TUITION. Tuition varies inversely with group size. Tuition arrangements are available to fit any budget.
REPORT CARD. Most adults will tell you that once they graduated from school, no one ever asked to see their report card. The report cards that really matter in adult life are your financial statements. Therefore they will be the focus of this course.
Learning Objectives
- Survey the timeline of the United States Government's income, expenses, surpluses or deficits, and debt. In an essay, relate surpluses and deficits to coinciding historic events and discuss their relationships. In your own words, explain what caused surpluses and deficits at various times in our nation's history, and opine how the nation is currently doing and what ought to be done in the future.
- Do likewise for your state government.
- Define the Consumer Price Index. Tell when it began, and what it has averaged annually since inception.
- Discuss debt. Decide whether it is necessary and if so, under what circumstances. Explain your decision.
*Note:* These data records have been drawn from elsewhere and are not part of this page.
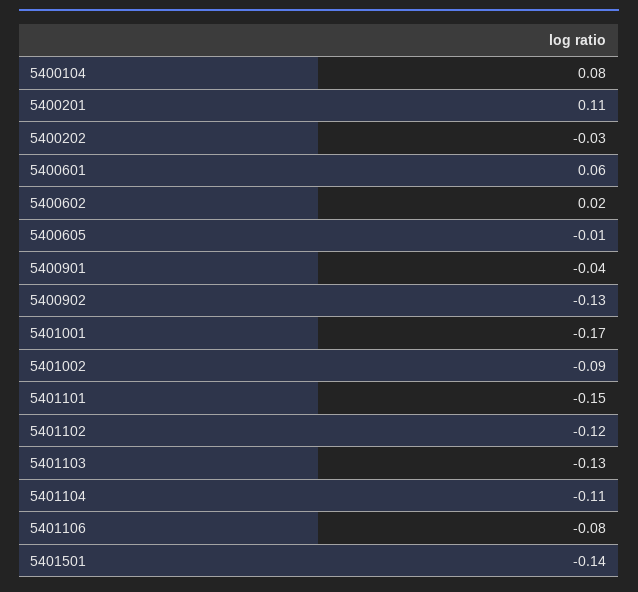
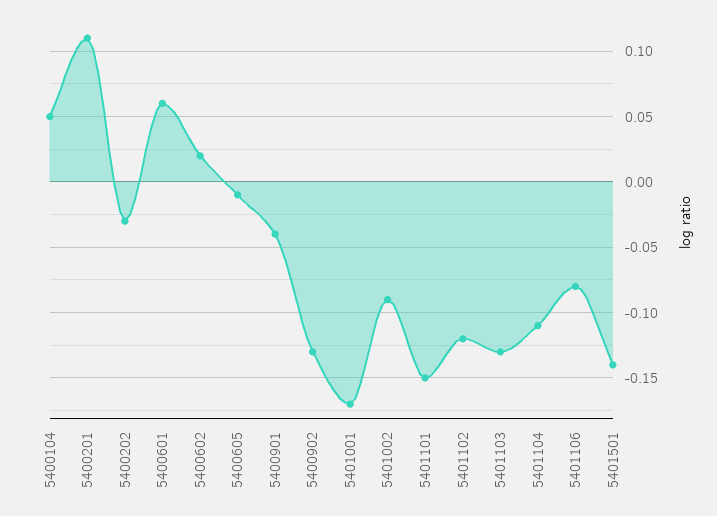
  {
-   "5400104": 0.08,
+   "5400104": 0.05,
    "5400201": 0.11,
    "5400202": -0.03,
    "5400601": 0.06,
    "5400602": 0.02,
    "5400605": -0.01,
    "5400901": -0.04,
    "5400902": -0.13,
    "5401001": -0.17,
    "5401002": -0.09,
    "5401101": -0.15,
    "5401102": -0.12,
    "5401103": -0.13,
    "5401104": -0.11,
    "5401106": -0.08,
    "5401501": -0.14
  }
- Discuss "The Chart." Explain the principle it demonstrates, and what you personally conclude from it about how you will manage your own life.
- With your instructor's assistance, compile your personal Lifetime Savings Plan.
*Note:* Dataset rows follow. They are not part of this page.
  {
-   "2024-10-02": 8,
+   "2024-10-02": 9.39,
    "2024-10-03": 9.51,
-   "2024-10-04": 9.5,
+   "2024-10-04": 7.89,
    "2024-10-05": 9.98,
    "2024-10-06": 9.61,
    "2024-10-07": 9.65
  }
- Write annual budgets designed to accomplish your Lifetime Savings Plan for the next three years. In so doing, determine the income necessary to afford your plan. Be sure to include premia for necessary insurance policies, taxes, and a 10% tithe of gross income in your budget. Decide how you intend to earn the required income, and explain your decision.
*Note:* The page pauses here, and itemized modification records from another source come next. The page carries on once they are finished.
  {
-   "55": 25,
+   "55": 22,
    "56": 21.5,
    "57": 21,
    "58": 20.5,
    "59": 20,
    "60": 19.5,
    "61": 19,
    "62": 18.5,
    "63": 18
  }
- Show how federal income and self-employment taxes are calculated. Compute your effective tax rate.
- For one year, set up and use an accounting system to track progress against your budget. Be complete and accurate. Demonstrate the ability to reconcile cash accounts to the penny.
- Demonstrate and explain the relationship between the Budget Report and the Change in Net Worth Report. Show which report measures causes and which report measures effects.
- Define "mutual fund" and "diversification." Give examples of top-performing mutual funds. Assess their risks and costs. Compare them with other investment alternatives like real estate, stocks, bonds, precious metals, cash value insurance policies and annuities, Certificates of Deposit, savings accounts, privately held businesses, and/or art collections. Decide where you want to put your savings and explain your decision.
- Discuss real estate, both as a home and as an investment. Explain what happens when real estate values rise: both the advantages, and the disadvantages.
- Explain the Social Security system. Describe the current privatization controversy. Decide where you stand, and explain your decision.
- With your instructor's advice and support, undertake a research project of your own choosing in an area of Economics that interests you. It may be about Economics publications; career studies; planning and launch of small businesses; interviews of local employers, legislators, and/or business owners; religious, ethical, and/or environmental studies; etc. Share results with the class.
- Define "Will." Explain what a Will can and can not do. Discuss the various forms of life insurance, what they're for, and how they relate to a Will.
- Explain in detail the economic consequences of both virtue and vice. Give examples.
- Discuss the relationship between religion and Economics. Decide whether personal financial planning presumes to usurp God's sovereignty. Explain your decision.